Listen to what Paul says about how God uses him:
I will boast all the more gladly about my weaknesses, so that Christ’s power may rest on me. That is why, for Christ’s sake, I delight in weaknesses, in insults, in hardships, in persecutions, in difficulties. For when I am weak, then I am strong. – 2 Corinthians 12:9-10
Paul understood. So much so, that he began to delight in weaknesses, in insults, in hardships because it was through those that God got to display his power.
JAMES
One more passage. This one to give us a highly practical next step.
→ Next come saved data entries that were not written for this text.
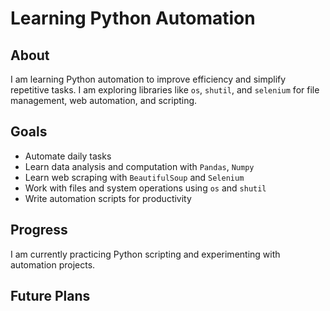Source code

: # Learning Python Automation  

## About  
I am learning Python automation to improve efficiency and simplify repetitive tasks. I am exploring libraries like `os`, `shutil`, and `selenium` for file management, web automation, and scripting.  

## Goals  
- Automate daily tasks
- Learn data analysis and computation with `Pandas`, `Numpy`
- Learn web scraping with `BeautifulSoup` and `Selenium`  
- Work with files and system operations using `os` and `shutil`  
- Write automation scripts for productivity  

## Progress  
I am currently practicing Python scripting and experimenting with automation projects.  

## Future Plans  


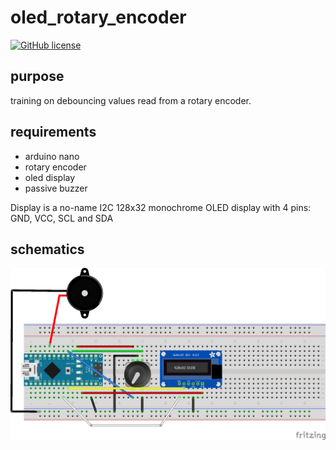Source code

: # oled_rotary_encoder

[![GitHub license](https://img.shields.io/github/license/mrouillard/oled_rotary_encoder)](https://github.com/mrouillard/oled_rotary_encoder/blob/master/LICENSE)

## purpose

training on debouncing values read from a rotary encoder.

## requirements

- arduino nano
- rotary encoder
- oled display
- passive buzzer

Display is a no-name I2C 128x32 monochrome OLED display with 4 pins: GND, VCC, SCL and SDA

## schematics

![Schematics](./schematics_bb.png)
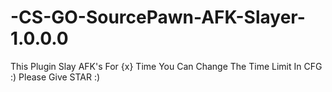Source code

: # -CS-GO-SourcePawn-AFK-Slayer-1.0.0.0
This Plugin Slay AFK's For {x} Time You Can Change The Time Limit In CFG :) Please Give STAR :)

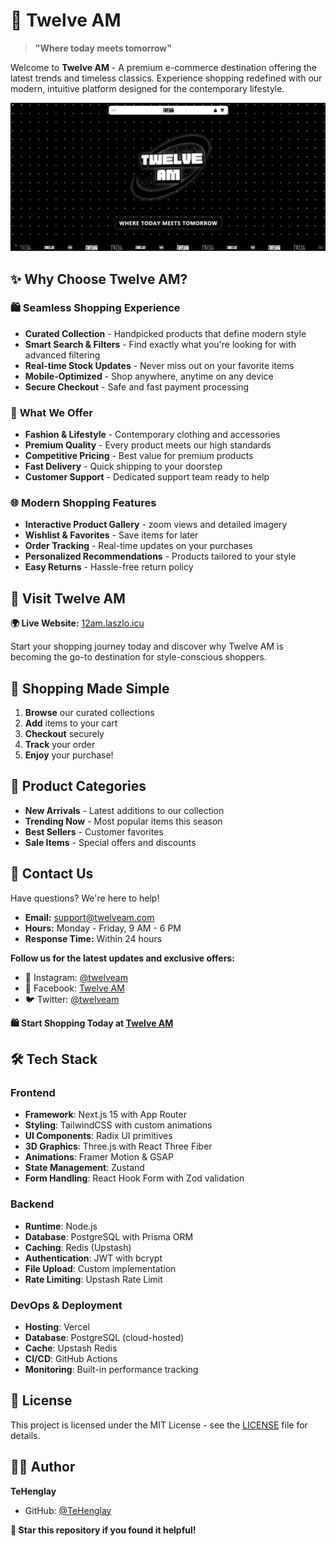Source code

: # 🌟 Twelve AM

> **"Where today meets tomorrow"**

Welcome to **Twelve AM** - A premium e-commerce destination offering the latest trends and timeless classics. Experience shopping redefined with our modern, intuitive platform designed for the contemporary lifestyle.

![Twelve AM Banner](TwelveAM/public/hero.png)

## ✨ Why Choose Twelve AM?

### 🛍️ **Seamless Shopping Experience**
- **Curated Collection** - Handpicked products that define modern style
- **Smart Search & Filters** - Find exactly what you're looking for with advanced filtering
- **Real-time Stock Updates** - Never miss out on your favorite items
- **Mobile-Optimized** - Shop anywhere, anytime on any device
- **Secure Checkout** - Safe and fast payment processing

### 🎯 **What We Offer**
- **Fashion & Lifestyle** - Contemporary clothing and accessories
- **Premium Quality** - Every product meets our high standards
- **Competitive Pricing** - Best value for premium products
- **Fast Delivery** - Quick shipping to your doorstep
- **Customer Support** - Dedicated support team ready to help

### 🌐 **Modern Shopping Features**
- **Interactive Product Gallery** - zoom views and detailed imagery
- **Wishlist & Favorites** - Save items for later
- **Order Tracking** - Real-time updates on your purchases
- **Personalized Recommendations** - Products tailored to your style
- **Easy Returns** - Hassle-free return policy

## 🚀 Visit Twelve AM

**🌍 Live Website:** [12am.laszlo.icu](https://12am.laszlo.icu/)

Start your shopping journey today and discover why Twelve AM is becoming the go-to destination for style-conscious shoppers.

## 📱 Shopping Made Simple

1. **Browse** our curated collections
2. **Add** items to your cart
3. **Checkout** securely
4. **Track** your order
5. **Enjoy** your purchase!

## 🛒 Product Categories

- **New Arrivals** - Latest additions to our collection
- **Trending Now** - Most popular items this season
- **Best Sellers** - Customer favorites
- **Sale Items** - Special offers and discounts

## 💌 Contact Us

Have questions? We're here to help!

- **Email:** support@twelveam.com
- **Hours:** Monday - Friday, 9 AM - 6 PM
- **Response Time:** Within 24 hours

**Follow us for the latest updates and exclusive offers:**
- 📸 Instagram: [@twelveam](https://instagram.com/twelveam)
- 📘 Facebook: [Twelve AM](https://facebook.com/twelveam)
- 🐦 Twitter: [@twelveam](https://twitter.com/twelveam)

**🛍️ Start Shopping Today at [Twelve AM](https://12am.laszlo.icu/)**

## 🛠️ Tech Stack

### **Frontend**
- **Framework**: Next.js 15 with App Router
- **Styling**: TailwindCSS with custom animations
- **UI Components**: Radix UI primitives
- **3D Graphics**: Three.js with React Three Fiber
- **Animations**: Framer Motion & GSAP
- **State Management**: Zustand
- **Form Handling**: React Hook Form with Zod validation

### **Backend**
- **Runtime**: Node.js
- **Database**: PostgreSQL with Prisma ORM
- **Caching**: Redis (Upstash)
- **Authentication**: JWT with bcrypt
- **File Upload**: Custom implementation
- **Rate Limiting**: Upstash Rate Limit

### **DevOps & Deployment**
- **Hosting**: Vercel
- **Database**: PostgreSQL (cloud-hosted)
- **Cache**: Upstash Redis
- **CI/CD**: GitHub Actions
- **Monitoring**: Built-in performance tracking

## 📄 License

This project is licensed under the MIT License - see the [LICENSE](LICENSE) file for details.

## 👨‍💻 Author

**TeHenglay**
- GitHub: [@TeHenglay](https://github.com/TeHenglay)

**🌟 Star this repository if you found it helpful!**
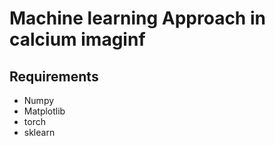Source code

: # Machine learning Approach in calcium imaginf
## Requirements
* Numpy
* Matplotlib
* torch
* sklearn
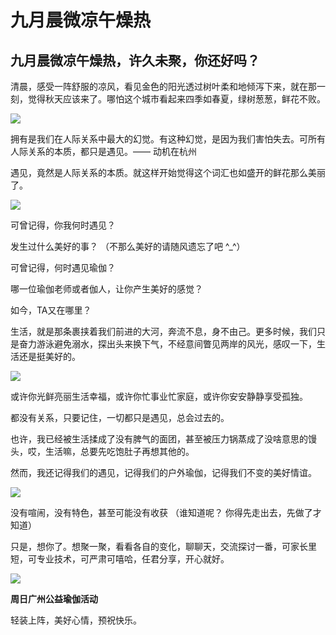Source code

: # 九月晨微凉午燥热


## **九月晨微凉午燥热，许久未聚，你还好吗？**

清晨，感受一阵舒服的凉风，看见金色的阳光透过树叶柔和地倾泻下来，就在那一刻，觉得秋天应该来了。哪怕这个城市看起来四季如春夏，绿树葱葱，鲜花不败。

![](https://oss.sssmoe.com/wp-content/uploads202406062138393.jpg)

拥有是我们在人际关系中最大的幻觉。有这种幻觉，是因为我们害怕失去。可所有人际关系的本质，都只是遇见。—— 动机在杭州

遇见，竟然是人际关系的本质。就这样开始觉得这个词汇也如盛开的鲜花那么美丽了。

![](https://oss.sssmoe.com/wp-content/uploads202406062138394.jpg)

可曾记得，你我何时遇见？ 

发生过什么美好的事？ （不那么美好的请随风遗忘了吧 ^_^）

可曾记得，何时遇见瑜伽？

哪一位瑜伽老师或者伽人，让你产生美好的感觉？ 

如今，TA又在哪里？

生活，就是那条裹挟着我们前进的大河，奔流不息，身不由己。更多时候，我们只是奋力游泳避免溺水，探出头来换下气，不经意间瞥见两岸的风光，感叹一下，生活还是挺美好的。

![](https://oss.sssmoe.com/wp-content/uploads202406062138395.jpg)

或许你光鲜亮丽生活幸福，或许你忙事业忙家庭，或许你安安静静享受孤独。

都没有关系，只要记住，一切都只是遇见，总会过去的。

也许，我已经被生活揉成了没有脾气的面团，甚至被压力锅蒸成了没啥意思的馒头，哎，生活嘛，总要先吃饱肚子再想其他的。

然而，我还记得我们的遇见，记得我们的户外瑜伽，记得我们不变的美好情谊。

![](https://oss.sssmoe.com/wp-content/uploads202406062138396.jpg)

没有喧闹，没有特色，甚至可能没有收获 （谁知道呢？ 你得先走出去，先做了才知道）

只是，想你了。想聚一聚，看看各自的变化，聊聊天，交流探讨一番，可家长里短，可专业技术，可严肃可嘻哈，任君分享，开心就好。

![](https://oss.sssmoe.com/wp-content/uploads202406062138397.jpg)

**周日广州公益瑜伽活动** 

轻装上阵，美好心情，预祝快乐。
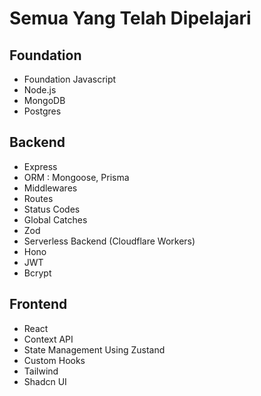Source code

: # Semua Yang Telah Dipelajari

## Foundation
- Foundation Javascript
- Node.js 
- MongoDB
- Postgres

## Backend
- Express
- ORM : Mongoose, Prisma
- Middlewares
- Routes
- Status Codes
- Global Catches
- Zod
- Serverless Backend (Cloudflare Workers)
- Hono
- JWT
- Bcrypt

## Frontend
- React
- Context API
- State Management Using Zustand
- Custom Hooks
- Tailwind
- Shadcn UI

## 

## 
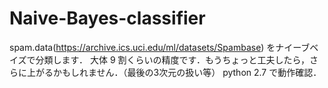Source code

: # Naive-Bayes-classifier
spam.data(https://archive.ics.uci.edu/ml/datasets/Spambase) をナイーブベイズで分類します．
大体 9 割くらいの精度です．もうちょっと工夫したら，さらに上がるかもしれません．（最後の3次元の扱い等）
python 2.7 で動作確認．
Confess your sins to each other and pray for each other so that you may be healed. – James 5:16
This could be personalized in many different ways. Here are just a few that come to mind:
- “Confess your fears to each other and pray for each other so that you may be healed.” – James 5:16
- “Confess your wounds to each other and pray for each other so that you may be healed.” – James 5:16
- “Confess your insecurities to each other and pray for each other so that you may be healed.” – James 5:16
- “Confess your worries to each other and pray for each other so that you may be healed.” – James 5:16
- “Confess your addictions to each other and pray for each other so that you may be healed.” – James 5:16
- “Confess your hurts to each other and pray for each other so that you may be healed.” – James 5:16
I could go on and on.
Two things happen when we step into a circle of trusted people with whom we can be open.
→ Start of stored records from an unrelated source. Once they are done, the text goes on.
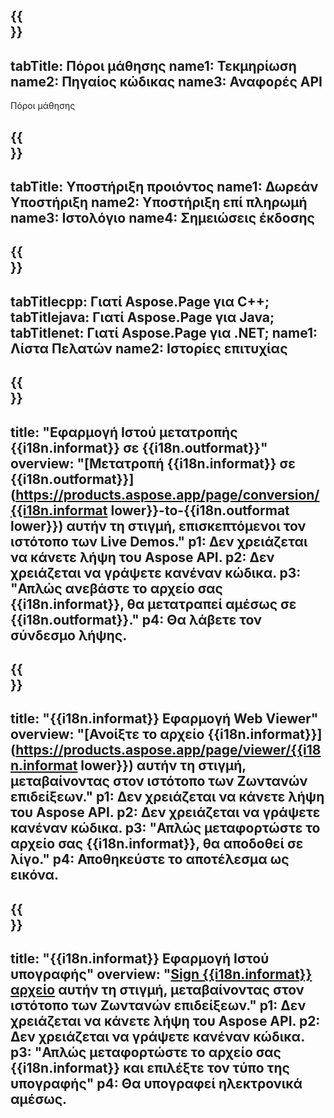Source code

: ﻿---
translation: true
deploy: false
---

{{<section learningresources>}}
---
tabTitle: Πόροι μάθησης
name1: Τεκμηρίωση
name2: Πηγαίος κώδικας
name3: Αναφορές API
---

Πόροι μάθησης

{{<section support>}}
---
tabTitle: Υποστήριξη προιόντος
name1: Δωρεάν Υποστήριξη
name2: Υποστήριξη επί πληρωμή
name3: Ιστολόγιο
name4: Σημειώσεις έκδοσης
---

{{<section why>}}
---
tabTitlecpp: Γιατί Aspose.Page για C++;
tabTitlejava: Γιατί Aspose.Page για Java;
tabTitlenet: Γιατί Aspose.Page για .NET;
name1: Λίστα Πελατών
name2: Ιστορίες επιτυχίας
---

{{<section widgetbackup>}}
---
title: "Εφαρμογή Ιστού μετατροπής {{i18n.informat}} σε {{i18n.outformat}}"
overview: "[Μετατροπή {{i18n.informat}} σε {{i18n.outformat}}](https://products.aspose.app/page/conversion/{{i18n.informat lower}}-to-{{i18n.outformat lower}}) αυτήν τη στιγμή, επισκεπτόμενοι τον ιστότοπο των Live Demos."
p1: Δεν χρειάζεται να κάνετε λήψη του Aspose API.
p2: Δεν χρειάζεται να γράψετε κανέναν κώδικα.
p3: "Απλώς ανεβάστε το αρχείο σας {{i18n.informat}}, θα μετατραπεί αμέσως σε {{i18n.outformat}}."
p4: Θα λάβετε τον σύνδεσμο λήψης.
---

{{<section widgetbackupview>}}
---
title: "{{i18n.informat}} Εφαρμογή Web Viewer"
overview: "[Ανοίξτε το αρχείο {{i18n.informat}}](https://products.aspose.app/page/viewer/{{i18n.informat lower}}) αυτήν τη στιγμή, μεταβαίνοντας στον ιστότοπο των Ζωντανών επιδείξεων."
p1: Δεν χρειάζεται να κάνετε λήψη του Aspose API.
p2: Δεν χρειάζεται να γράψετε κανέναν κώδικα.
p3: "Απλώς μεταφορτώστε το αρχείο σας {{i18n.informat}}, θα αποδοθεί σε λίγο."
p4: Αποθηκεύστε το αποτέλεσμα ως εικόνα.
---

{{<section widgetbackupsign>}}
---
title: "{{i18n.informat}} Εφαρμογή Ιστού υπογραφής"
overview: "[Sign {{i18n.informat}} αρχείο](https://products.aspose.app/page/signature/xps) αυτήν τη στιγμή, μεταβαίνοντας στον ιστότοπο των Ζωντανών επιδείξεων."
p1: Δεν χρειάζεται να κάνετε λήψη του Aspose API.
p2: Δεν χρειάζεται να γράψετε κανέναν κώδικα.
p3: "Απλώς μεταφορτώστε το αρχείο σας {{i18n.informat}} και επιλέξτε τον τύπο της υπογραφής"
p4: Θα υπογραφεί ηλεκτρονικά αμέσως.
---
1. The first is our own benefit.
When I enter into friendships with a few trusted people, and I confess to them, “Here’s what’s going on in my life, here’s what I’m dealing with, here’s where I’m hurting, or where I’ve failed, or where others have failed me.” The act of doing that, and then letting that group pray over me…it’s POWERFULLY HEALING.
My life is changed in that moment.
But that’s not the only thing that happens.
2. Their life is changed, too.
That act, that vulnerability, that risk: it does something not just in me, but it does something deeply profound in the lives of those I open up to.
One of our values at Gateway is to help us all learn to live connected. “Live connected” is the movement from strangers to acquaintances, from acquaintances to friends, and from friends to transparent community.
In other words it’s a process, and it takes time, but there is a movement from stepping out of the shadows as a stranger and others as a stranger to you. To having a group of people you’re at least acquaintances with, to then developing a group of friends, and ultimately that group of friends being the kind of people you can be transparent with. They know what’s truly going on with you and you know what’s truly going on with them.
What would it be like if each and every one of us, we were living connected. We were strong horizontally—relating to each other—and vertically—relating to God.
God sees your pain.
He cries with you.
And loves to come alongside you, shine through you, and bring hope and healing to yourself and others.”